If you care about yourself and think that you deserve to have you wounds tended to, then you will separate and divorce this man. You can always forgive him but at a distance, he has deceived about himself and he may not be capable of resisting his **** urges. He likes men that's a given you will never be enough, why would you want something like that in your life. You will never have the relationship with him that you thought you would have before you knew the true person he is. If you met him today knowing what you know would you get within 10 feet of him? He is asking you to pretend that he is the person you fell in love with, in essence you participate in your self deception.

That eeefffed up stop think read. Tell him you want to think and not to contact you spend some time thinking for yourself with out trying to find the person you thought he was that person never existed. Now you have to ask if you are so inclined to be in a sexual relationship with a man who is deceptive, and cannot facehis issues with his sexual orientation and will use you as a cover until he figures himself out. What may happen is that he will leave after experimenting with men and deciding he likes them better. Do you want to be his cover or temporary way station ? It would be kinder for him to work out his problems away from people who he will hurt and not try and hide out and use a woman to hide behind. You'er his wife not his mother
_Posted via Mobile Device_


----------



## sbbs (Sep 21, 2009)

Of course you can't just "rewind and erase"! 

You already know you can't do that, or you wouldn't be asking us about it.

Whether you and he can somehow repair the relationship, though--that's a different question. How betrayed and angry do you feel? Do you feel that it's possible to trust him again? Could you possibly work out a way for him to earn your trust back?

If you decide to work on the relationship, both of you have to admit that it's going to take a while to repair the damage. And you might want to go to a counselor together to help you establish trust again.

Or, you might decide that your relationship is hurt beyond repair, and that you have to go your separate ways. 
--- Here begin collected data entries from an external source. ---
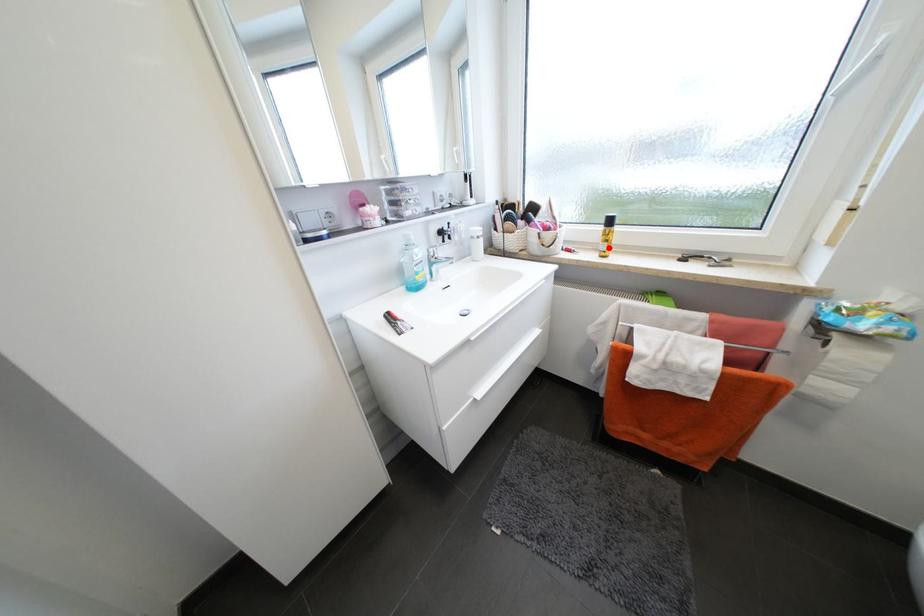
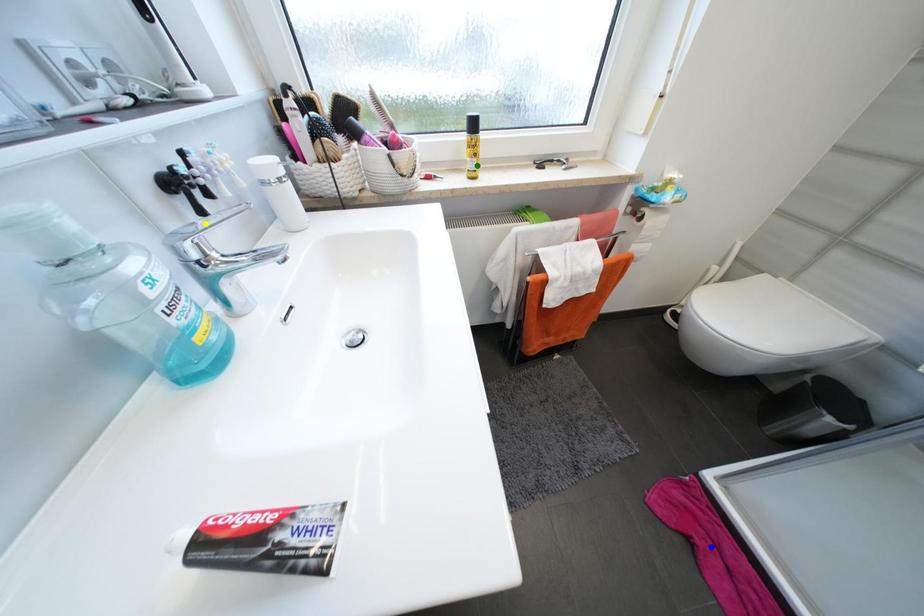
Question: I am providing you with two images of the same scene from different viewpoints. A red point is marked on the first image. You are given multiple points on the second image. Which point in image 2 represents the same 3d spot as the red point in image 1?

Choices:
 (A) blue point
 (B) green point
 (C) yellow point

Answer: (B)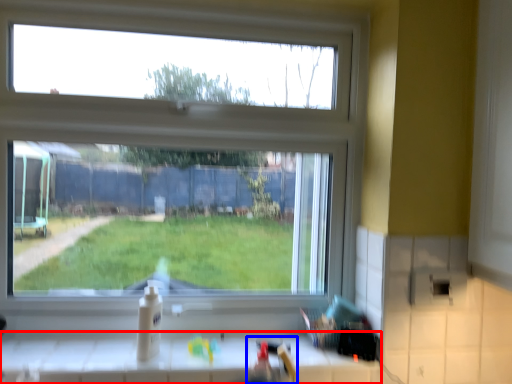
Question: Which point is further to the camera, counter (highlighted by a red box) or sink (highlighted by a blue box)?

Choices:
 (A) counter
 (B) sink

Answer: (A)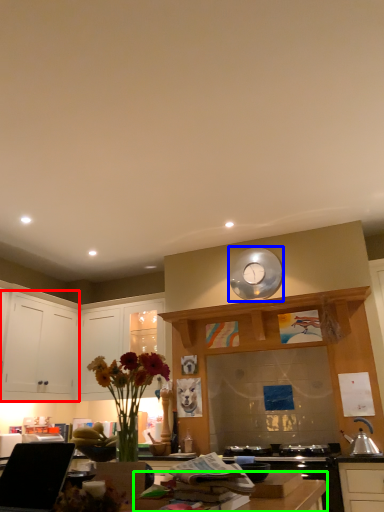
Question: Considering the real-world distances, which object is farthest from cabinetry (highlighted by a red box)? clock (highlighted by a blue box) or counter top (highlighted by a green box)?

Choices:
 (A) clock
 (B) counter top

Answer: (B)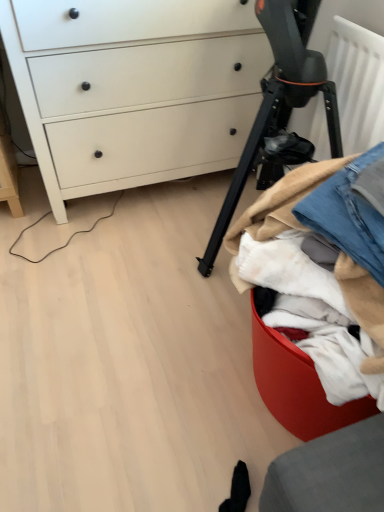
Question: Does black matte tripod at center have a larger size compared to white matte chest of drawers at upper left?

Choices:
 (A) yes
 (B) no

Answer: (B)

Question: From a real-world perspective, is black matte tripod at center under white matte chest of drawers at upper left?

Choices:
 (A) no
 (B) yes

Answer: (A)

Question: Are black matte tripod at center and white matte chest of drawers at upper left far apart?

Choices:
 (A) yes
 (B) no

Answer: (B)

Question: From the image's perspective, is black matte tripod at center located beneath white matte chest of drawers at upper left?

Choices:
 (A) no
 (B) yes

Answer: (B)

Question: Does black matte tripod at center appear on the left side of white matte chest of drawers at upper left?

Choices:
 (A) no
 (B) yes

Answer: (A)

Question: Choose the correct answer: Is black matte tripod at center inside white matte chest of drawers at upper left or outside it?

Choices:
 (A) inside
 (B) outside

Answer: (B)

Question: Is black matte tripod at center to the left or to the right of white matte chest of drawers at upper left in the image?

Choices:
 (A) left
 (B) right

Answer: (B)

Question: Looking at their shapes, would you say black matte tripod at center is wider or thinner than white matte chest of drawers at upper left?

Choices:
 (A) wide
 (B) thin

Answer: (B)

Question: Considering the positions of point (288, 23) and point (196, 57), is point (288, 23) closer or farther from the camera than point (196, 57)?

Choices:
 (A) farther
 (B) closer

Answer: (B)

Question: Does point (307, 208) appear closer or farther from the camera than point (297, 33)?

Choices:
 (A) farther
 (B) closer

Answer: (B)

Question: Would you say denim at right is to the left or to the right of black matte tripod at center in the picture?

Choices:
 (A) right
 (B) left

Answer: (A)

Question: Is denim at right in front of or behind black matte tripod at center in the image?

Choices:
 (A) behind
 (B) front

Answer: (B)

Question: From a real-world perspective, is denim at right physically located above or below black matte tripod at center?

Choices:
 (A) above
 (B) below

Answer: (A)

Question: From a real-world perspective, is white matte chest of drawers at upper left above or below black matte tripod at center?

Choices:
 (A) below
 (B) above

Answer: (A)

Question: Does point (241, 94) appear closer or farther from the camera than point (271, 86)?

Choices:
 (A) closer
 (B) farther

Answer: (B)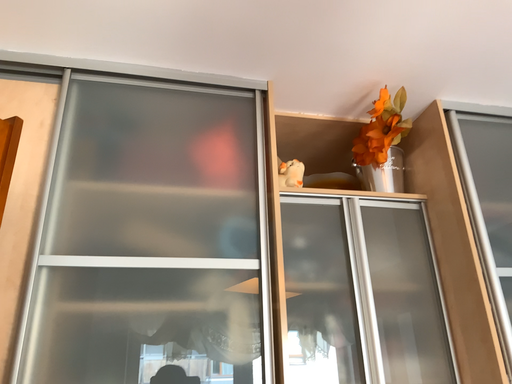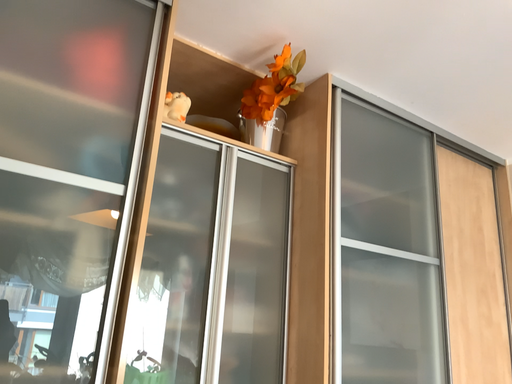
Question: Which way did the camera rotate in the video?

Choices:
 (A) rotated right
 (B) rotated left

Answer: (A)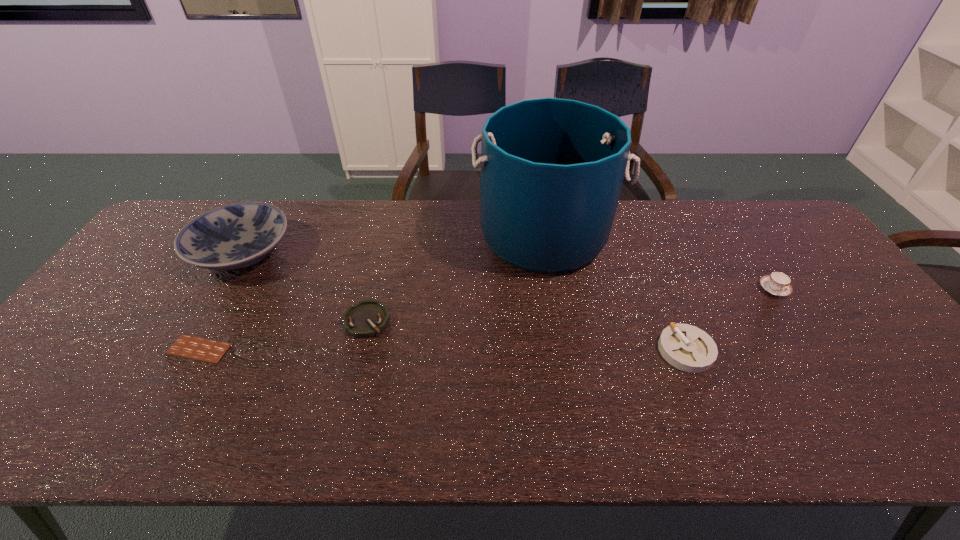
Identify the location of vacant point located between the fifth tallest object and the bucket. (456, 278).

Find the location of a particular element. This screenshot has height=540, width=960. free space that is in between the chocolate bar and the tallest object is located at coordinates (372, 292).

At what (x,y) coordinates should I click in order to perform the action: click on free area in between the third object from left to right and the fourth object from left to right. Please return your answer as a coordinate pair (x, y). Looking at the image, I should click on (456, 278).

Where is `vacant space that's between the bucket and the shortest object`? The image size is (960, 540). vacant space that's between the bucket and the shortest object is located at coordinates (372, 292).

Image resolution: width=960 pixels, height=540 pixels. I want to click on free space between the fourth shortest object and the shortest object, so click(487, 319).

The image size is (960, 540). In order to click on the closest object to the teacup in this screenshot , I will do `click(688, 348)`.

Locate which object is the fifth closest to the second object from right to left. Please provide its 2D coordinates. Your answer should be formatted as a tuple, i.e. [(x, y)], where the tuple contains the x and y coordinates of a point satisfying the conditions above.

[(207, 350)]

Identify the location of vacant point that satisfies the following two spatial constraints: 1. on the front side of the second object from right to left; 2. on the left side of the plate. (182, 350).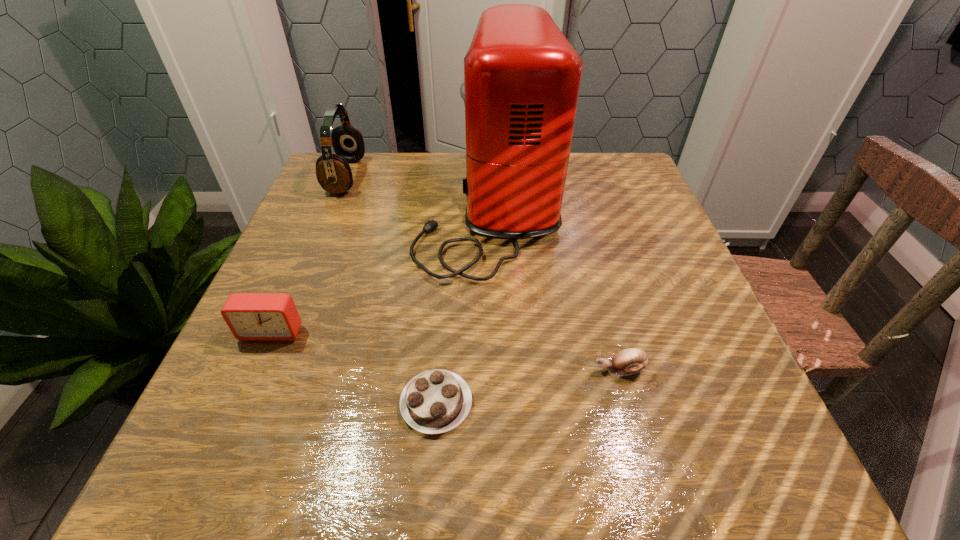
I want to click on the tallest object, so click(x=522, y=77).

Identify the location of headset. The image size is (960, 540). (333, 172).

This screenshot has width=960, height=540. Find the location of `the third nearest object`. the third nearest object is located at coordinates (250, 316).

You are a GUI agent. You are given a task and a screenshot of the screen. Output one action in this format:
    pyautogui.click(x=<x>, y=<y>)
    Task: Click on the third shortest object
    
    Given the screenshot: What is the action you would take?
    pyautogui.click(x=250, y=316)

Find the location of a particular element. the fourth tallest object is located at coordinates (630, 361).

In order to click on the shortest object in this screenshot , I will do `click(436, 401)`.

You are a GUI agent. You are given a task and a screenshot of the screen. Output one action in this format:
    pyautogui.click(x=<x>, y=<y>)
    Task: Click on the vacant space situated 0.130m on the front-facing side of the tallest object
    The image size is (960, 540).
    Given the screenshot: What is the action you would take?
    pyautogui.click(x=363, y=208)

Where is `vacant space positioned 0.070m on the front-facing side of the tallest object`? vacant space positioned 0.070m on the front-facing side of the tallest object is located at coordinates (388, 208).

Locate an element on the screen. vacant space located on the ear cups of the second tallest object is located at coordinates (518, 176).

The image size is (960, 540). Identify the location of vacant space located 0.050m on the front-facing side of the third shortest object. (256, 368).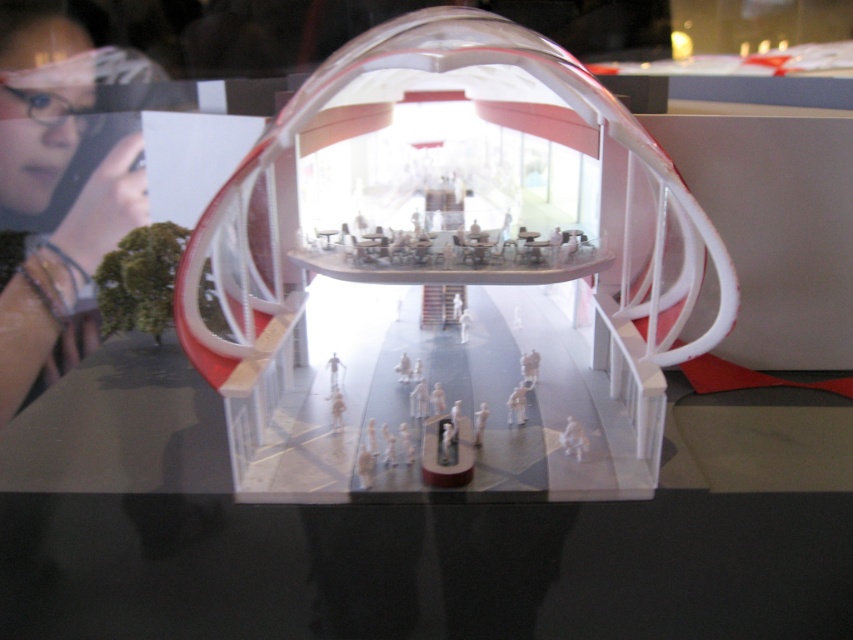
You are a visitor standing in front of the architectural model. You notice a point at coordinates (450, 275). Which object in the model does this point belong to?

The point at coordinates (450, 275) is on the transparent plastic glass box at center.

You are standing 5 feet away from the miniature architectural model. If you want to look at the point at coordinates point (x=593, y=404), will you need to move closer or farther away?

The point point (x=593, y=404) is 4.17 feet away from you. Since you are currently 5 feet away from the model, you need to move closer to reach the point point (x=593, y=404).

You are designing a display case for a museum exhibit. The transparent plastic glass box at center will hold a delicate sculpture, and the matte black phone at upper left is part of the exhibit information panel. Considering their heights, which object should be placed lower to ensure both are visible without obstruction?

The transparent plastic glass box at center is shorter than the matte black phone at upper left. To ensure both are visible without obstruction, place the taller matte black phone at upper left at a lower height so it doesn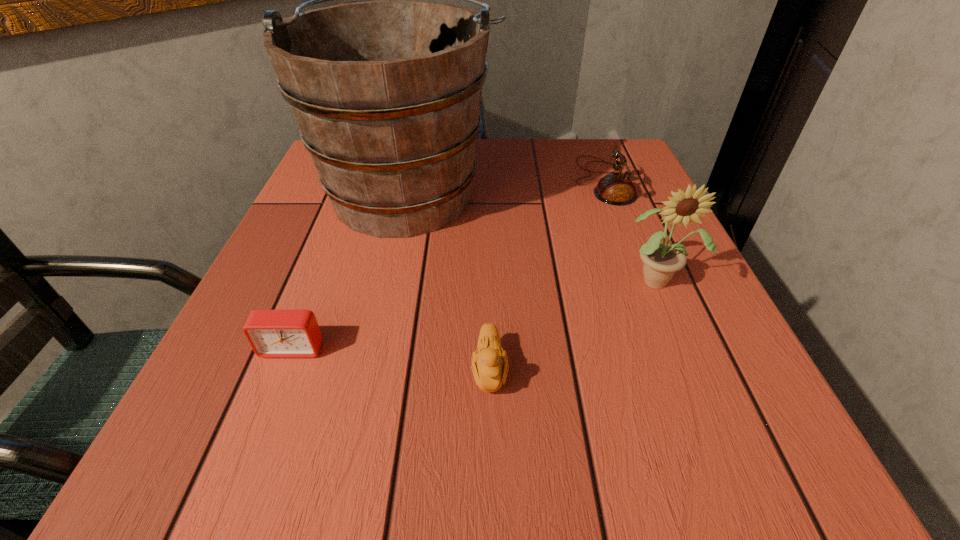
Image resolution: width=960 pixels, height=540 pixels. Identify the location of vacant space at the far edge of the desktop. (552, 145).

At what (x,y) coordinates should I click in order to perform the action: click on free space at the near edge of the desktop. Please return your answer as a coordinate pair (x, y). Looking at the image, I should click on (543, 477).

Identify the location of vacant position at the left edge of the desktop. (350, 249).

The height and width of the screenshot is (540, 960). In the image, there is a desktop. Identify the location of free space at the right edge. (708, 399).

I want to click on vacant space at the near left corner of the desktop, so click(x=296, y=429).

This screenshot has width=960, height=540. What are the coordinates of `vacant space at the far right corner` in the screenshot? It's located at (586, 151).

You are a GUI agent. You are given a task and a screenshot of the screen. Output one action in this format:
    pyautogui.click(x=<x>, y=<y>)
    Task: Click on the free space at the near right corner of the desktop
    
    Given the screenshot: What is the action you would take?
    pyautogui.click(x=693, y=466)

Find the location of a particular element. vacant area between the telephone and the second tallest object is located at coordinates (630, 231).

The width and height of the screenshot is (960, 540). I want to click on free space between the sunflower and the bucket, so click(533, 235).

The image size is (960, 540). I want to click on vacant space that is in between the bucket and the sunflower, so click(x=533, y=235).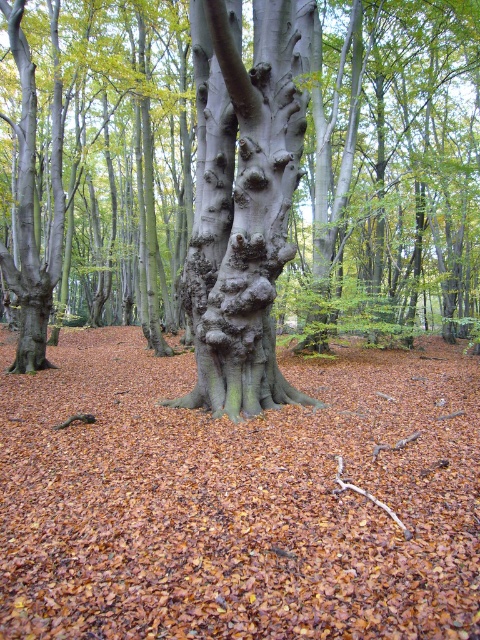
Question: Which object appears closest to the camera in this image?

Choices:
 (A) smooth gray tree trunk at center
 (B) smooth gray bark at center
 (C) brown matte tree trunk at center

Answer: (C)

Question: Estimate the real-world distances between objects in this image. Which object is farther from the brown matte tree trunk at center?

Choices:
 (A) smooth gray tree trunk at center
 (B) smooth gray bark at center

Answer: (A)

Question: Is brown matte tree trunk at center smaller than smooth gray bark at center?

Choices:
 (A) yes
 (B) no

Answer: (B)

Question: Estimate the real-world distances between objects in this image. Which object is closer to the smooth gray tree trunk at center?

Choices:
 (A) brown matte tree trunk at center
 (B) smooth gray bark at center

Answer: (A)

Question: Does smooth gray tree trunk at center lie in front of smooth gray bark at center?

Choices:
 (A) yes
 (B) no

Answer: (B)

Question: Does brown matte tree trunk at center appear on the left side of smooth gray tree trunk at center?

Choices:
 (A) no
 (B) yes

Answer: (A)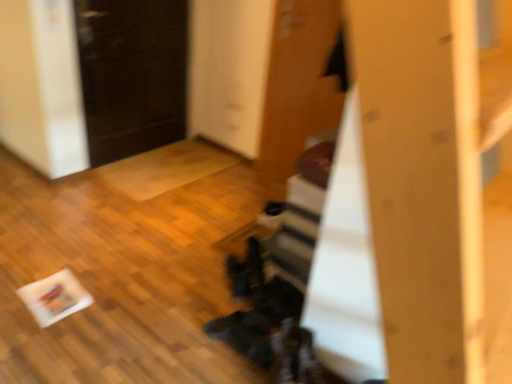
Question: Would you consider black glossy door at upper left, the first door in the left-to-right sequence, to be distant from wooden door at upper center, which is the 2th door from left to right?

Choices:
 (A) no
 (B) yes

Answer: (A)

Question: Does black glossy door at upper left, the 2th door in the right-to-left sequence, have a greater width compared to wooden door at upper center, which is the 1th door in right-to-left order?

Choices:
 (A) no
 (B) yes

Answer: (B)

Question: Considering the relative positions of black glossy door at upper left, the 2th door in the right-to-left sequence, and wooden door at upper center, which is the 2th door from left to right, in the image provided, is black glossy door at upper left, the 2th door in the right-to-left sequence, to the left of wooden door at upper center, which is the 2th door from left to right, from the viewer's perspective?

Choices:
 (A) yes
 (B) no

Answer: (A)

Question: From a real-world perspective, is black glossy door at upper left, the first door in the left-to-right sequence, on wooden door at upper center, which is the 2th door from left to right?

Choices:
 (A) yes
 (B) no

Answer: (B)

Question: Is black glossy door at upper left, the 2th door in the right-to-left sequence, shorter than wooden door at upper center, which is the 2th door from left to right?

Choices:
 (A) no
 (B) yes

Answer: (B)

Question: From a real-world perspective, does black glossy door at upper left, the 2th door in the right-to-left sequence, sit lower than wooden door at upper center, which is the 2th door from left to right?

Choices:
 (A) yes
 (B) no

Answer: (A)

Question: Is wooden door at upper center, which is the 2th door from left to right, behind black glossy door at upper left, the 2th door in the right-to-left sequence?

Choices:
 (A) yes
 (B) no

Answer: (B)

Question: Can you confirm if wooden door at upper center, which is the 1th door in right-to-left order, is positioned to the right of black glossy door at upper left, the 2th door in the right-to-left sequence?

Choices:
 (A) no
 (B) yes

Answer: (B)

Question: Considering the relative sizes of wooden door at upper center, which is the 2th door from left to right, and black glossy door at upper left, the first door in the left-to-right sequence, in the image provided, is wooden door at upper center, which is the 2th door from left to right, smaller than black glossy door at upper left, the first door in the left-to-right sequence,?

Choices:
 (A) no
 (B) yes

Answer: (B)

Question: Does wooden door at upper center, which is the 2th door from left to right, have a greater width compared to black glossy door at upper left, the 2th door in the right-to-left sequence?

Choices:
 (A) no
 (B) yes

Answer: (A)

Question: Can you confirm if wooden door at upper center, which is the 2th door from left to right, is taller than black glossy door at upper left, the first door in the left-to-right sequence?

Choices:
 (A) yes
 (B) no

Answer: (A)

Question: From a real-world perspective, is wooden door at upper center, which is the 1th door in right-to-left order, below black glossy door at upper left, the 2th door in the right-to-left sequence?

Choices:
 (A) no
 (B) yes

Answer: (A)

Question: In the image, is black glossy door at upper left, the first door in the left-to-right sequence, positioned in front of or behind wooden door at upper center, which is the 2th door from left to right?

Either way--good luck to you. Let us know how it goes.


----------



## amanda1959 (Mar 29, 2010)

Thank you Catherine you lend a good ear and some sound advise. The problem is he denigns being bi or homosexual and swears it was sexual experimentation only once. The polygraph said it was a lie regarding it being only once. He swears he was trying the oral sex from a guy but didn't like it...yes he was still cheating. Still it was not what I signed up for in this marriage and since the shocking discovery I have been working abroad and we see each other once in a while. We recently celebrated our 25th wedding anniversary and he came to see me for a week. He came with no gift which again was very disappointing to me. He said he didn't have enough money for a gift...although I would have thought he would have found some to get me a token to show that he was 100% onboard in this marriage. I am stuck on this fence and just can't seem to have the guts to leave him although I feel like a women with no spine for staying. I want to move on but the triggers keep coming up. Last night in a shoe store even when we were talking to a male sales assoc, I started thinking crazy thoughts. Now I watch to see if he looks at men or women. It drives me crazy. When we fight he claims I could have cheated on him when I went away to yoga retreats but I never did. It's as though he bullies me into thinking that he has to trust me so I should trust him. It's very twisted. He was the deceiver but because I am away from home he is forced to trust I am being faithful...BUT I AM!


----------